DATA FOR PROCESSING:
--
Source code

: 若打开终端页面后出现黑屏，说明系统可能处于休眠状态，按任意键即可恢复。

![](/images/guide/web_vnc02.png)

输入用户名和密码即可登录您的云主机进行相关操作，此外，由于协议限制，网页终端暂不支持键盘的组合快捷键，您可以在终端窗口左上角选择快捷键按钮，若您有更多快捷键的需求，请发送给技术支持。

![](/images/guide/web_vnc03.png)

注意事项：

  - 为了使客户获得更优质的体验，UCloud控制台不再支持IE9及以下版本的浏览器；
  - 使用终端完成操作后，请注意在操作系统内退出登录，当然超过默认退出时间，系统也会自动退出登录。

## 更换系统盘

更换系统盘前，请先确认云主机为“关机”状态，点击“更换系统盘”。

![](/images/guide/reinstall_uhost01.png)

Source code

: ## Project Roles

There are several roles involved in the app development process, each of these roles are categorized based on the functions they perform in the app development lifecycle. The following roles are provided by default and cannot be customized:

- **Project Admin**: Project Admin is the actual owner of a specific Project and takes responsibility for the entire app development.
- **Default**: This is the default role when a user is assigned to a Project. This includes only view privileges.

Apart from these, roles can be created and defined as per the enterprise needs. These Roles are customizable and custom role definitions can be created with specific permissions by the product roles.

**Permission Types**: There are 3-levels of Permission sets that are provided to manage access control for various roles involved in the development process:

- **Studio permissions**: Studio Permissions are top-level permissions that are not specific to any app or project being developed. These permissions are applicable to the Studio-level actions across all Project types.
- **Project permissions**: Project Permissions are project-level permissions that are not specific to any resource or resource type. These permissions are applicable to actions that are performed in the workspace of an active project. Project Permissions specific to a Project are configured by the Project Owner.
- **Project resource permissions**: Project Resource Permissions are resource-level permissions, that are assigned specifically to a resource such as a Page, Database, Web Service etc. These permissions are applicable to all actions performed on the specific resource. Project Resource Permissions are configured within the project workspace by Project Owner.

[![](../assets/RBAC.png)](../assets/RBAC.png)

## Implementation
--
ASSIGNED TASK:
Rewrite the lines from the one containing "- **Project Admin**: Project" through the one containing "Apart from these, roles", both included, as a JSON list of strings with one string per line and blank lines omitted.

WRITTEN REPLY:
[
  "- **Project Admin**: Project Admin is the actual owner of a specific Project and takes responsibility for the entire app development.",
  "- **Default**: This is the default role when a user is assigned to a Project. This includes only view privileges.",
  "Apart from these, roles can be created and defined as per the enterprise needs. These Roles are customizable and custom role definitions can be created with specific permissions by the product roles."
]